Tuesday, December 20, 2011

Salt Dough Ornaments - Part II

Things I've learned about making salt dough ornaments since my last post:
  1. Despite the fact that we got the idea to make salt dough ornaments from a dated craft book, it turns out that salt dough ornaments are far from forgotten; they turned up on several  blogs I follow this month, from The Artful Parent to TinkerLab to Paint Cut Paste (gluten free, no less!). So I'm not nearly as vintage chic as I had thought, as there are lots of folks out there having fun with salt dough right now. I am honored to share the company, and these ladies have lots of awesome and unique decorating ideas.

  2. Figuring out how to finish the ornaments proved more of an ordeal than I had anticipated. The recipe I consulted suggested using "shellac."  When I went to Michael's, I wasn't able to find shellac or to find anyone who could tell me where to find shellac. I found myself in the adhesives aisle for a while, in the paint aisle for a while, in the miscellaneous things that spray aisle for a while...nothing seemed quite right. I started exploring other blogs for ideas, and I still wasn't able to come up with anything definitive. The next day, I went to the hardware store, and there I found shellac. It was expensive ($15 for a small can), and I had to buy a lot more than I needed. I do like the shiny finish that it gave the ornaments, however (even if it made for bad photos, as the flash reflected in the shininess). One thing I did notice is that it needed to be painted on very thinly, particularly over white sections so as not to give it a yellowish tint.

  3. My biggest mistake was that I used a Sharpie to add customization to the ornaments before shellacking them. Despite the fact that Sharpies are permanent and that I wrote on the ornaments the day before I shellacked them, they still smeared. Grrrrr.  Fortunately, I noticed it right away. I was able to work with it by kind of lightly dabbing the areas with writing then painting all around them. Next time, I'll shellac them first then write on them with a Sharpie. It wasn't a disaster, but it did make the ornaments noticeably less impressive.

  4. A lot of the other bloggers that wrote about salt dough ornaments talked about how happily their kids painted the ornaments. My kid enjoyed making the ornaments for his friends and painting a few others, but he got bored pretty quickly. In part, I think that if we had been working in a place where it was okay to paint with reckless abandon, he may have had more fun; I opted to use acrylic paints, and they look great, but because they stain fabric, we had to be extra careful. This would be a great project for outside; in these parts, we don't generally do Christmas crafts outdoors, however. As noted in my previous post, I might experiment with paint markers next time. I also really like the look of stamping the ornaments. 
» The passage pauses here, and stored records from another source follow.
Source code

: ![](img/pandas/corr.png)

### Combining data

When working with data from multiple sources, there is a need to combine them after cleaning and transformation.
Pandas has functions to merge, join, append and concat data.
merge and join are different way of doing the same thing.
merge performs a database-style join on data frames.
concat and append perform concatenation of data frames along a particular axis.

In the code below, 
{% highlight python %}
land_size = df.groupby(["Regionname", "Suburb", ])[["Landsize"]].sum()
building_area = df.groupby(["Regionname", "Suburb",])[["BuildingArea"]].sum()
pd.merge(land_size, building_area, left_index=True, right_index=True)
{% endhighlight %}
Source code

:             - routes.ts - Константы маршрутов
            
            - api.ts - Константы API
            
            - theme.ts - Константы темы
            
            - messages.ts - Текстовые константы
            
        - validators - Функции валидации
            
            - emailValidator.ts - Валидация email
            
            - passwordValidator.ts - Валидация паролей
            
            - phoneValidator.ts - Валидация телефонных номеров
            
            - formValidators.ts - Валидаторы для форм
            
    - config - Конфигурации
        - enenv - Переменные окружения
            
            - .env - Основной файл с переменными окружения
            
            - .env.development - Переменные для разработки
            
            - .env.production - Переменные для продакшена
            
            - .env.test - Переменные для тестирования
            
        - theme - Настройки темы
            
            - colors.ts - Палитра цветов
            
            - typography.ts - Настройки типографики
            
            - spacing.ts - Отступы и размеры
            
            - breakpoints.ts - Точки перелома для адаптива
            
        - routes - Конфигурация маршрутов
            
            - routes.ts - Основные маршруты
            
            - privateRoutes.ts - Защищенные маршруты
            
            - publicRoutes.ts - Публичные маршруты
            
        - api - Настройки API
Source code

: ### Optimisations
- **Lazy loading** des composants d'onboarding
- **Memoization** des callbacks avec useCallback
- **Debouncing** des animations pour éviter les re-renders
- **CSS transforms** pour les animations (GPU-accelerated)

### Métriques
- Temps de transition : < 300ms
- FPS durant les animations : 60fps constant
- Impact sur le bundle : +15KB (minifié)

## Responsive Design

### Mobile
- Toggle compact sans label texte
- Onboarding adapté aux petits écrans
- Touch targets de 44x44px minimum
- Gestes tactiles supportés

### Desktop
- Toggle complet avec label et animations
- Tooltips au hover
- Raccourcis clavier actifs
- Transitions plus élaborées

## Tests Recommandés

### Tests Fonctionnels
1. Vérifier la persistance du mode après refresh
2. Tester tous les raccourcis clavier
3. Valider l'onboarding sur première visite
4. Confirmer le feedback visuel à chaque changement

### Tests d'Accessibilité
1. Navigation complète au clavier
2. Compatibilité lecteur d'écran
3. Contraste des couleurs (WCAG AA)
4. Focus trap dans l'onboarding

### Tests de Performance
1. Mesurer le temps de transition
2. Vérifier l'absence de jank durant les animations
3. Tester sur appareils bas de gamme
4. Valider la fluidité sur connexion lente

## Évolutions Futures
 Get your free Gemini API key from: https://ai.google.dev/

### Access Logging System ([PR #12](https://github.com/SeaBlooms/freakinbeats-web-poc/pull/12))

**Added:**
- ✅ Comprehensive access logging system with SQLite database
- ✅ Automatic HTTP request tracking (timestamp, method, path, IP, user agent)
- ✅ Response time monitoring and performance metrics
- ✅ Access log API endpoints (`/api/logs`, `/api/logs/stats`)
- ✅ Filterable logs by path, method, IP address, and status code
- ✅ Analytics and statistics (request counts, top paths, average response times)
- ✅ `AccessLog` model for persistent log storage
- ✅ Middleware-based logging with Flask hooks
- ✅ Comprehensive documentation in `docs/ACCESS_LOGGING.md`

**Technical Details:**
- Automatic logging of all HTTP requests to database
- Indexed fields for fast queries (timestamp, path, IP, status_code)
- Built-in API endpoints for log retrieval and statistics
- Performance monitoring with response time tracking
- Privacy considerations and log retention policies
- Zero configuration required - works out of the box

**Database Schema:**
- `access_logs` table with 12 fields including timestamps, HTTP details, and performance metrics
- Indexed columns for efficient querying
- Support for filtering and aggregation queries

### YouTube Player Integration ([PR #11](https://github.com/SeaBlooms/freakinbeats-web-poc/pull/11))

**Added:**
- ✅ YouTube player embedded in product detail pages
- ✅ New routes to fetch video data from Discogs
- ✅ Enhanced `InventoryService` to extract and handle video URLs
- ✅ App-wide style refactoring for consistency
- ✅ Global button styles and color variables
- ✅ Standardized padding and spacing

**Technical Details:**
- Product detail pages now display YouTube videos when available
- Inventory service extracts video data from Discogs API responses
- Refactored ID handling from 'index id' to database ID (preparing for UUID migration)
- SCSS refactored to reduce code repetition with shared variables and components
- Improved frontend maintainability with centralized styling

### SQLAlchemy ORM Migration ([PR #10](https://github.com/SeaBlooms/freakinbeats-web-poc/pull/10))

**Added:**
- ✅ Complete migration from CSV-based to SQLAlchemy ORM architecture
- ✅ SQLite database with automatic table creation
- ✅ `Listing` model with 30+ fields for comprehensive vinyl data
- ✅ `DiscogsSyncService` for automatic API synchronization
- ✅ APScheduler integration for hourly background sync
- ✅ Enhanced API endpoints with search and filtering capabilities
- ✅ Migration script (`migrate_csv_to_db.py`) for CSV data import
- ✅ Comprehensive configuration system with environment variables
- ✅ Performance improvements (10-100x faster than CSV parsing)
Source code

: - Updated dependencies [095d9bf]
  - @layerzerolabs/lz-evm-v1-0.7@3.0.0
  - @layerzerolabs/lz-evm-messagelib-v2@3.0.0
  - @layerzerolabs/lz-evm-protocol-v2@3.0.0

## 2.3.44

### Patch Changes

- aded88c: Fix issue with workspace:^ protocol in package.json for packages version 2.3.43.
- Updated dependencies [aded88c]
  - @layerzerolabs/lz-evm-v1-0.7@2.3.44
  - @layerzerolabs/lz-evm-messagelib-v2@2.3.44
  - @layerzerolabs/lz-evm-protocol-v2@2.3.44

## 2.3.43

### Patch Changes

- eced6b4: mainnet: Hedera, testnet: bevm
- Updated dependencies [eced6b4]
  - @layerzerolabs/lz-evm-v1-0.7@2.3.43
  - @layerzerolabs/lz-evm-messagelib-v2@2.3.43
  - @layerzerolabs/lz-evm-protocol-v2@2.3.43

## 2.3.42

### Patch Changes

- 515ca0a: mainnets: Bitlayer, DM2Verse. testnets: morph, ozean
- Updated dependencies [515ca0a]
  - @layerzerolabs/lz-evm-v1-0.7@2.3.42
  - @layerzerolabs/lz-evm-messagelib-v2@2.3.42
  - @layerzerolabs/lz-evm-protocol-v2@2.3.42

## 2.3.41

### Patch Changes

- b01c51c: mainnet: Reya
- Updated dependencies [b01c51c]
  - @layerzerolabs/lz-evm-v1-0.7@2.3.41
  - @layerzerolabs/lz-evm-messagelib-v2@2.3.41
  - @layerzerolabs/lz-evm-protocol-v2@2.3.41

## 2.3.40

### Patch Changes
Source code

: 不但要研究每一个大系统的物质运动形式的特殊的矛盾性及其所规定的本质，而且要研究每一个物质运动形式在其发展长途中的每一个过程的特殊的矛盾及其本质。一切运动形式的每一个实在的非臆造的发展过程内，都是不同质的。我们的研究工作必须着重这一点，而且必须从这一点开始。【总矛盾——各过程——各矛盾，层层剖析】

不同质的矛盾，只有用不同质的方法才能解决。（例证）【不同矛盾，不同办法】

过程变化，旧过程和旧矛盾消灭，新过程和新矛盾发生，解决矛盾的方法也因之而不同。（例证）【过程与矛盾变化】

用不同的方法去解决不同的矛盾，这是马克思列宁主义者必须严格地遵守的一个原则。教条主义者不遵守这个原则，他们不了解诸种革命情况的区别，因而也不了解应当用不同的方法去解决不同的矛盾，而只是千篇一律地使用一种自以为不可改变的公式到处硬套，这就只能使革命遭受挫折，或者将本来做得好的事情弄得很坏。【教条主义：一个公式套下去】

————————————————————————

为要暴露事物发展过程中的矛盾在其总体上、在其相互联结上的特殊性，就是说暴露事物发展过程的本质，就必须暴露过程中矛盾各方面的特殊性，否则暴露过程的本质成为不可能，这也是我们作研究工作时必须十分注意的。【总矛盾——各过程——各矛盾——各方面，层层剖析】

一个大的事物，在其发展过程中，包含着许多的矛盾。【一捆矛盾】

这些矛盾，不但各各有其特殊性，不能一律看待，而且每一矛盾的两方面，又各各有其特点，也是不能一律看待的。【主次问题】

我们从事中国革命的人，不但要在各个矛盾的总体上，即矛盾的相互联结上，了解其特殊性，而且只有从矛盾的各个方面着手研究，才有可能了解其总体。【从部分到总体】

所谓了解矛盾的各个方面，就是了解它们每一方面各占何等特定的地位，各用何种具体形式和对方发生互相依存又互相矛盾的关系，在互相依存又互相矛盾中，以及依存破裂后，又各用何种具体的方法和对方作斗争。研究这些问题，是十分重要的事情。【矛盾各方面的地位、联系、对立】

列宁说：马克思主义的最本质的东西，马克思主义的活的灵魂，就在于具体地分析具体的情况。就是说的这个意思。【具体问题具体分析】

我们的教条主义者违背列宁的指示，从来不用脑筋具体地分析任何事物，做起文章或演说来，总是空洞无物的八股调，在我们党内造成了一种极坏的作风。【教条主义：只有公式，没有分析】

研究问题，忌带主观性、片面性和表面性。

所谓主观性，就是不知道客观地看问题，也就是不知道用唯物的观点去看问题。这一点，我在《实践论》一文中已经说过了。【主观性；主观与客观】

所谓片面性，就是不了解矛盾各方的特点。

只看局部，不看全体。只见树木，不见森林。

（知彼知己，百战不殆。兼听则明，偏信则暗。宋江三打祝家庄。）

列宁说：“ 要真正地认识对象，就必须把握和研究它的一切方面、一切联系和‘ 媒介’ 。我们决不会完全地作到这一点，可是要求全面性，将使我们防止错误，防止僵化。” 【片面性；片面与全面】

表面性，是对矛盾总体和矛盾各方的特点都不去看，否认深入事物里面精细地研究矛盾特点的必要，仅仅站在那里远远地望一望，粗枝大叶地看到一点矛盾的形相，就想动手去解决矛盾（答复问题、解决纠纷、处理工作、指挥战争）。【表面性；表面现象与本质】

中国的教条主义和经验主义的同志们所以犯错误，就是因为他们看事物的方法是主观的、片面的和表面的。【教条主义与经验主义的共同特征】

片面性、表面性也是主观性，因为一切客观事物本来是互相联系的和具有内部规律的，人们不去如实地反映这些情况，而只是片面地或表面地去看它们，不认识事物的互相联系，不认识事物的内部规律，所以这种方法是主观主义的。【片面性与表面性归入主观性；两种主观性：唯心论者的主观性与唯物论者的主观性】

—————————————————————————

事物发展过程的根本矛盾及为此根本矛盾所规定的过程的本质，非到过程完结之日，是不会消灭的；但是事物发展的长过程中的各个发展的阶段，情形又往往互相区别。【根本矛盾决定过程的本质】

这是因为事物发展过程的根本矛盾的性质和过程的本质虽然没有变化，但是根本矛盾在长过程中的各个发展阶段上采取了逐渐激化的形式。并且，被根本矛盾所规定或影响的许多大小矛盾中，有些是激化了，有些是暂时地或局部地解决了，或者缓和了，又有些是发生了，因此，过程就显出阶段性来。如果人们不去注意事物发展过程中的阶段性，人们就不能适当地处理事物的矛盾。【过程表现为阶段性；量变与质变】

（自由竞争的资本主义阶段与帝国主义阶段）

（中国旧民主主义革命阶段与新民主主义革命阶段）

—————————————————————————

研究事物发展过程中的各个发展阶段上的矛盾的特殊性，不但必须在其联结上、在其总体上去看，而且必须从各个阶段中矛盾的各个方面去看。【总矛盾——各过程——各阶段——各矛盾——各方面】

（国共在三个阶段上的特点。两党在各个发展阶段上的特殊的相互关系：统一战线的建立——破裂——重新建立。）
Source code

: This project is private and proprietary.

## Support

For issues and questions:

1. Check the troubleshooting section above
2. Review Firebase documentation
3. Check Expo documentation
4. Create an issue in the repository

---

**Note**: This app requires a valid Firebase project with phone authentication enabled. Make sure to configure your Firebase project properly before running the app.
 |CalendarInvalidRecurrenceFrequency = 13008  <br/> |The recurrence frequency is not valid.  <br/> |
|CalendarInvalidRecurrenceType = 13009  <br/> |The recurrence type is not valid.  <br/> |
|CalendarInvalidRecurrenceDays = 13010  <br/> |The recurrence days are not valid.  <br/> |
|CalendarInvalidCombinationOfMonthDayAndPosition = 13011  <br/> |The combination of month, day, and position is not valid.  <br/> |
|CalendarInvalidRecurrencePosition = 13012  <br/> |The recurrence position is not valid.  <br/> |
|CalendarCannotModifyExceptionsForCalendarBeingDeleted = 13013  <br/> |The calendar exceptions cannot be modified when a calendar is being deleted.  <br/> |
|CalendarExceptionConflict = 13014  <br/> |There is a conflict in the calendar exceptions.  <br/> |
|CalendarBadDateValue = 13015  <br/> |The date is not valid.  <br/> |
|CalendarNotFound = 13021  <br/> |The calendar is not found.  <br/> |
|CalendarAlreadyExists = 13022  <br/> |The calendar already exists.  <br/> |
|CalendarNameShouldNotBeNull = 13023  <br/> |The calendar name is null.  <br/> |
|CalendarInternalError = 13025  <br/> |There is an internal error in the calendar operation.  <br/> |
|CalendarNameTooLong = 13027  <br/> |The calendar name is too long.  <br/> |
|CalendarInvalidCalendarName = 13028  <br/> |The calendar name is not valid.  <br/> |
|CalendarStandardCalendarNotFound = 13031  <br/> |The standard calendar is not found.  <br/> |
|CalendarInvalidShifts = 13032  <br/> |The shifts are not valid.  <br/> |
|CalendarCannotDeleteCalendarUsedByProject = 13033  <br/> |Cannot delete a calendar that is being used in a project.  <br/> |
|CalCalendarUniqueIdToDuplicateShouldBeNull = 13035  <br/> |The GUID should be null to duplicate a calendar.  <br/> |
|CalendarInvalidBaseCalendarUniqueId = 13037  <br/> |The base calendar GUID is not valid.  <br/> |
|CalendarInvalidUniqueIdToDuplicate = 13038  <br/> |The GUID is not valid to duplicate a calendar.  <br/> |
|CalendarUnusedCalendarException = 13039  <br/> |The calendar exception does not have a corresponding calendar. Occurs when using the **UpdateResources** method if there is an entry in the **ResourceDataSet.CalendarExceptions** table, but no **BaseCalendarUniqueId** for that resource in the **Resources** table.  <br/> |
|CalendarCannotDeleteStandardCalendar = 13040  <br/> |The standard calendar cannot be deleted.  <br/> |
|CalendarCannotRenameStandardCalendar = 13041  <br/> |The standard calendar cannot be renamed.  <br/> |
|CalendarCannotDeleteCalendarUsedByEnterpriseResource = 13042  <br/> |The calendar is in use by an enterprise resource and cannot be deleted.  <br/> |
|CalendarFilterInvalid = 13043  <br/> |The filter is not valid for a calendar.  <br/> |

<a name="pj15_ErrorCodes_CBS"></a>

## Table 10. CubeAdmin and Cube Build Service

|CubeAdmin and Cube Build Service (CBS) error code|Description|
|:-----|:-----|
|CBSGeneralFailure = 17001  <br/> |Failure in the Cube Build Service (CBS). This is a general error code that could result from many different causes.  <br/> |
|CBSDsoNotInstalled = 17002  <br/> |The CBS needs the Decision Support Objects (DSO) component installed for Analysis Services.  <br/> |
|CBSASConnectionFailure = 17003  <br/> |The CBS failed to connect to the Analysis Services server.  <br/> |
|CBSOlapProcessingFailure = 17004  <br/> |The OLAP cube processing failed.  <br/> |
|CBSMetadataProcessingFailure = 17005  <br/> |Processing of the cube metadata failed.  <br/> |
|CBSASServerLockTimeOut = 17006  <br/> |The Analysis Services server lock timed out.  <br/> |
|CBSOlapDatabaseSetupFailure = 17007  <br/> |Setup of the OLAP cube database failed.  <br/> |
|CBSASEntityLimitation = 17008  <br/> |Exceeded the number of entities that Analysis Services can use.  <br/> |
  5. In the end, we had close to three dozen ornaments, some painted by Finn, some by Iona, and some by me. We put a few on the tree, a lot on presents, and sent a few back to France with Iona. And we will definitely be making more salt dough ornaments in the future (particularly since I still have a lump of dough in the freezer...). 
Just shellacked
For Finn's preschool pals
Initials in the tree
Gingerbread boy
Finn's heart
Ho Ho Ho piano

                        1 comment:

                        1. Those are all wonderful Hope! You have such patience and you are a wonderful Mom!!!